|Seiferlein, Michaela - UMUNSTER/MUNSTER,GERMANY|
|Humpf, Hans-Ulrich - UMUNSTER/MUNSTER,GERMANY|
|Sullards, Cameron - BIOLOGY/GA TECH, ATLANTA|
|Allegood, Jeremy - BIOLOGY/GA TECH, ATLANTA|
|Wang, Elaine - BIOLOGY/GA TECH, ATLANTA|
|Merrill, Jr, Alfred - BIOLOGY/GA TECH, ATLANTA|
Submitted to: Molecular Nutrition and Food Research
Publication Type: Peer Reviewed Journal
Publication Acceptance Date: June 22, 2007
Publication Date: August 29, 2007
Citation: Seiferlein, M., Humpf, H., Voss, K.A., Sullards, C.M., Allegood, J.C., Wang, E., Merrill, Jr, A.H. 2007. Hydrolyzed fumonisins HFB1 and HFB2 are acylated in vitro and in vivo by ceramide synthase to form cytotoxic N-acyl-metabolites. Molecular Nutrition and Food Research 51:1120-1130. Interpretive Summary: Fumonisins B1 (FB1) and B2 (FB2) are fungal toxins found in corn and in corn-based foods. When corn is cooked by nixtamalization, the process for making masa for tortillas and other foods, FB1 and FB2 are converted to the hydrolyzed forms, HFB1 and HFB2, also known as AP1 and AP2, respectively. Results of rat feeding studies indicated that HFB1 and other hydrolyzed fumonisins were toxic whereas, in contrast, HFB1 was not toxic when fed to mice. While there is no evidence that FB1 of FB2 are metabolized by animals, it has been shown that HFB1 can be metabolically combined with a fatty acid by enzymes found in rat liver to form a compound known as N-acyl AP1. We have done additional experiments to further define the metabolism of HFB1 and HFB2 and found that the rate at which the N-acyl AP1 and N-acyl AP2 compounds were formed depended on the type of fatty acid present in the incubation mixture. Other experiments showed that the N-acyl AP1 and N-acyl AP2 metabolites of HFB1 and HFB2 were toxic to cells. When the livers of rats given HFB1 for five days were analyzed, it was converted to a series of N-acyl AP1 compounds that differed from one another by the composition of their fatty acid component. This is the first report of the metabolism of HFB1 in animals. Because metabolism affects biological activity, improved understanding of the metabolism and biological effects of hydrolyzed fumonisins and their metabolites will be important for understanding the potential implications of these compounds for human health.

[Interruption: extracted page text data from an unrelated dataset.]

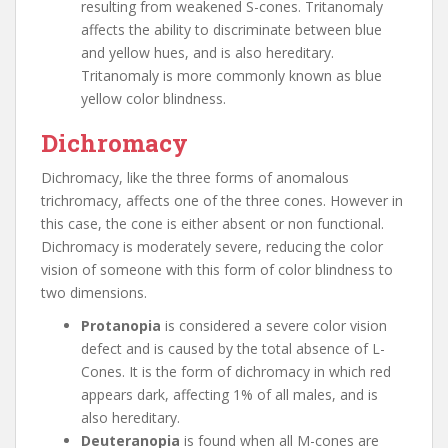
resulting from weakened S-cones. Tritanomaly
affects the ability to discriminate between blue
and yellow hues, and is also hereditary.
Tritanomaly is more commonly known as blue
yellow color blindness.
Dichromacy
Dichromacy, like the three forms of anomalous
trichromacy, affects one of the three cones. However in
this case, the cone is either absent or non functional.
Dichromacy is moderately severe, reducing the color
vision of someone with this form of color blindness to
two dimensions.
Protanopia
is considered a severe color vision
defect and is caused by the total absence of L-
Cones. It is the form of dichromacy in which red
appears dark, affecting 1% of all males, and is
also hereditary.
Deuteranopia
is found when all M-cones are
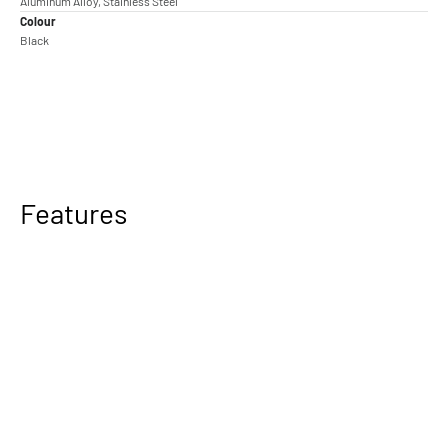
Aluminum Alloy, Stainless Steel
Colour
Black
Features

Technical Abstract: Fumonisins are produced by Fusarium verticillioides and other Fusarium species. They are found in corn and corn-based foods. Fumonisins B1 (FB1) and B2 (FB2), the most abundant fumonisins, are toxic to animals and disrupt sphingolipid metabolism by inhibiting the enzyme ceramide synthase. Their hydrolyzed forms, HFB1 and HFB2 (also known as aminopentols, AP1 and AP2) are found in foods prepared from nixtamalized corn. HFB1 inhibits ceramide synthase and is cytotoxic in vitro, but conflicting reports have been obtained from rodent feeding studies regarding the in vivo toxicity of hydrolyzed fumonisins. Hepatic metabolism of FB1 or FB2 has not been demonstrated, however, when incubated with rat liver microsomes in the presence of the fatty acid cosubstrates palmitoyl coenzyme A or ner¬vonoyl coenzyme A in vitro, HFB1 and HFB2 were converted to their respective N-acylated metabolites, palmitoyl- and nervonoyl-AP1/2. The formation of the nervonoyl compounds (C24:1-AP1/2) occurred faster than the formation of the palmitoyl compounds, C16-AP1/2. Vmax was 156.5 pmol/min/mg protein when HFB1 was incubated with nervonoyl coenzyme A and 8.7 pmol/min/mg protein when incubated with palmitoyl coenzyme A. The acylation products inhibited ceramide synthase in vitro at 1 and 10 'molar concentrations and were also cytotoxic to the human colonic cell line (HT29) in vitro (MTT assay). Furthermore, HPLC-MS/MS analysis of tissue samples from rats given intraperitoneal doses of HFB1 for five days demonstrated the in vivo formation of a mixture of N-acylated AP1 metabolites having fatty acids of various chain lengths. This is the first demonstration of the in vivo metabolism of hydrolyzed fumonisins to compounds that have cytotoxic and ceramide inhibitory properties. Further investigations on the metabolism of hydrolyzed fumonisins and the potential toxicity of the metabolites in vivo are warranted.